Karakterleri tanıtan, yazarın sevdiği usulle her kişiyi bir tohuma benzetirsek, her tohumun içindeki potansiyele büyüteç tutan bir kitaptı Fi. Çi'de hedeflenen bu tohumların kendi potansiyellerini keşfettikleri, çatladıkları ve varlıklarını görünür kılma yolunda ilk adımı attıkları bir kitap.
Fi'de beni kızdıran yazım hatalarına bu kitapta çok fazla rastlamadım ya da benim dikkatimi çekecek boyutta değildi.
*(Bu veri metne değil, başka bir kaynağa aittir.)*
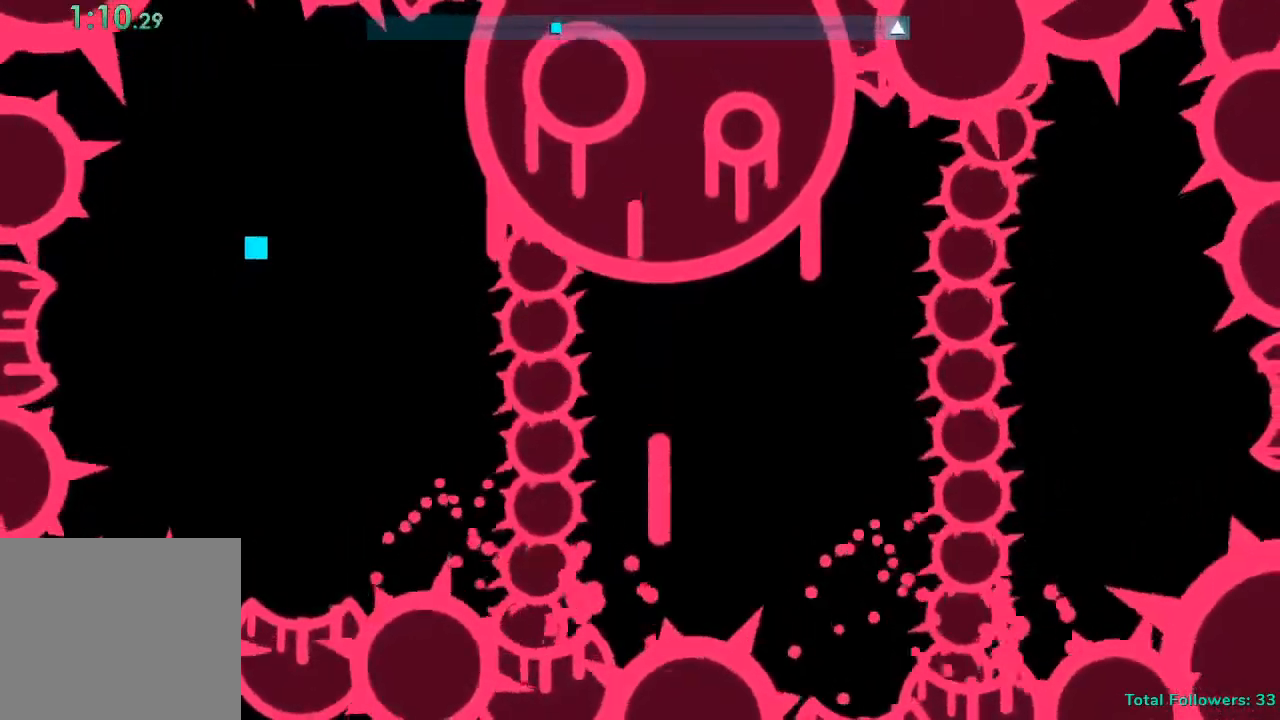
{"buttons": [], "left_stick": "up", "right_stick": "center", "events": [[50, "L2", "down"], [100, "L2", "up"], [434, "left_stick", "up"]]}
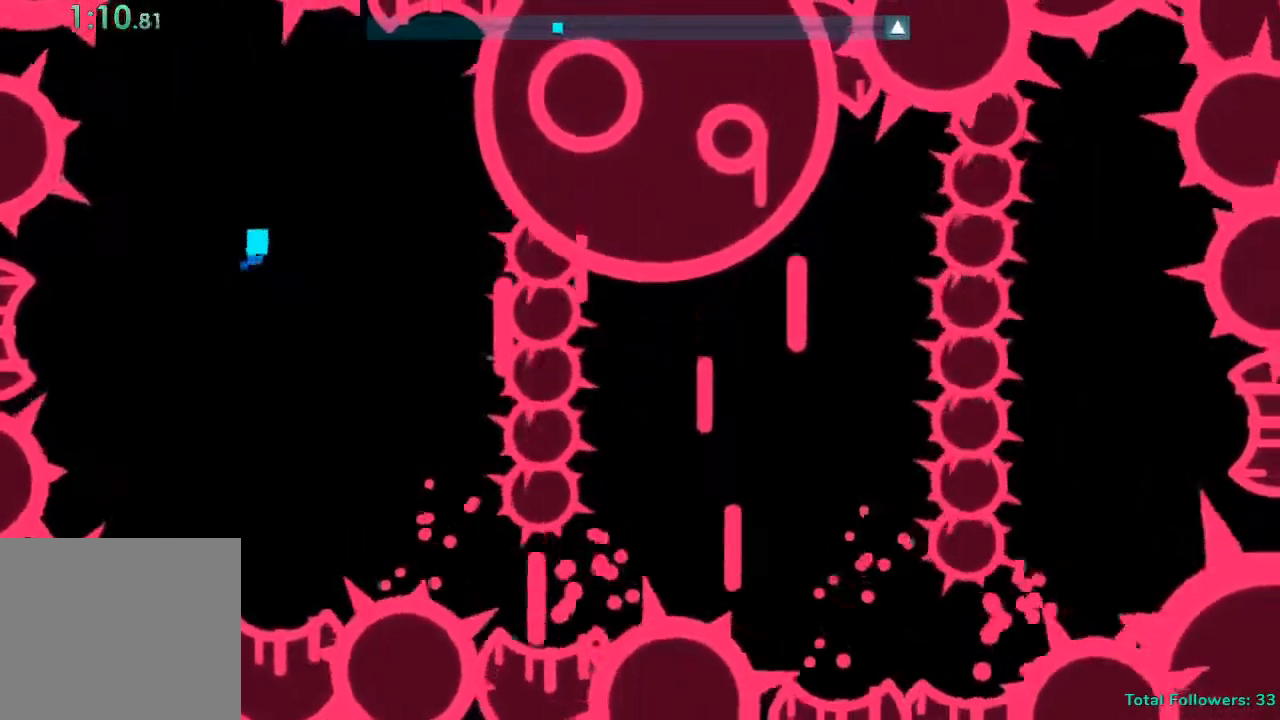
{"buttons": [], "left_stick": "up", "right_stick": "center", "events": [[134, "left_stick", "center"], [484, "left_stick", "up"]]}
Fi'nin sonlarına doğru giderek artan karakter tutarsızlıkları ne yazık ki bu kitapta da devam etti. Bazı karakterlerin neyi niye yaptıklarını anlamak zor oldu. Karakterler arasında en çok Özge'yi sevdim ancak bu kitapta Özge gibi adalet peşinde koşan bir karakterin bilmediği ve başka yan karakterlerle konuşarak öğrendiği hayatın gerçekleri (?) beni oldukça şaşırttı. Şaşırdığım şey şu; her şeyin bu kadar farkında olan, dünyadaki adaletsizlikten yakınarak savaş açmaya kararlı olan bu karakter, bu acımasız sistemin nasıl işlediğini bu zamana kadar çözememiş mi?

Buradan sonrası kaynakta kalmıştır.